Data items
──────────────────────────────

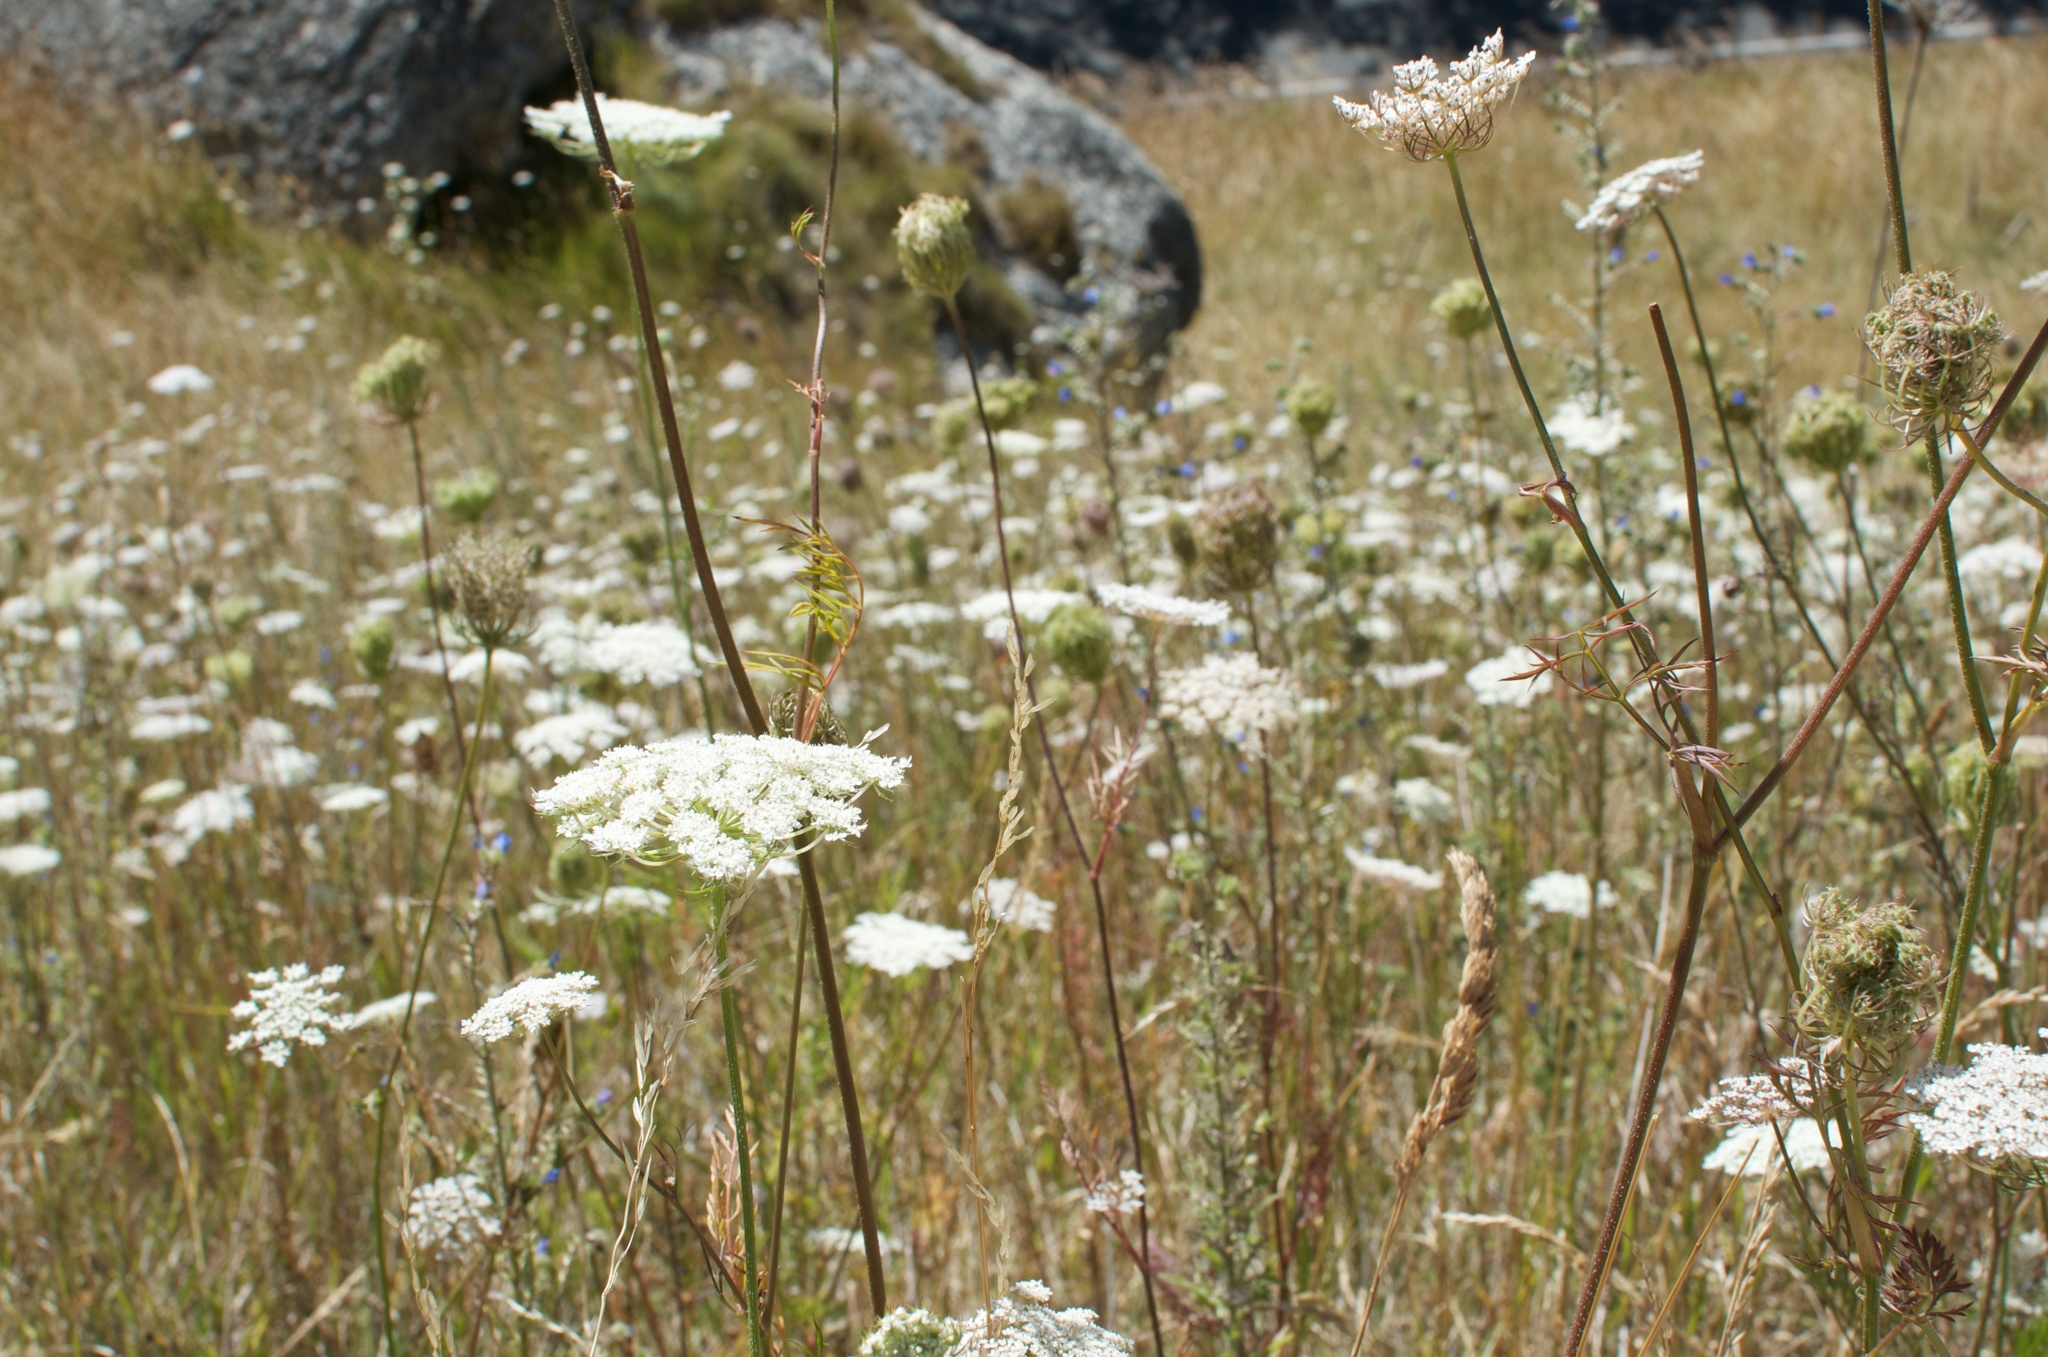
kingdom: Plantae
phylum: Tracheophyta
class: Magnoliopsida
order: Apiales
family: Apiaceae
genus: Daucus
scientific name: Daucus carota
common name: Wild carrot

──────────────────────────────

__What is expected__:
Rewrite the lines of the listing as a numbered list, starting at the line containing "order: Apiales" and going through the last line of the listing, and skip any blank lines.

__Answer to the task__:
1. order: Apiales
2. family: Apiaceae
3. genus: Daucus
4. scientific name: Daucus carota
5. common name: Wild carrot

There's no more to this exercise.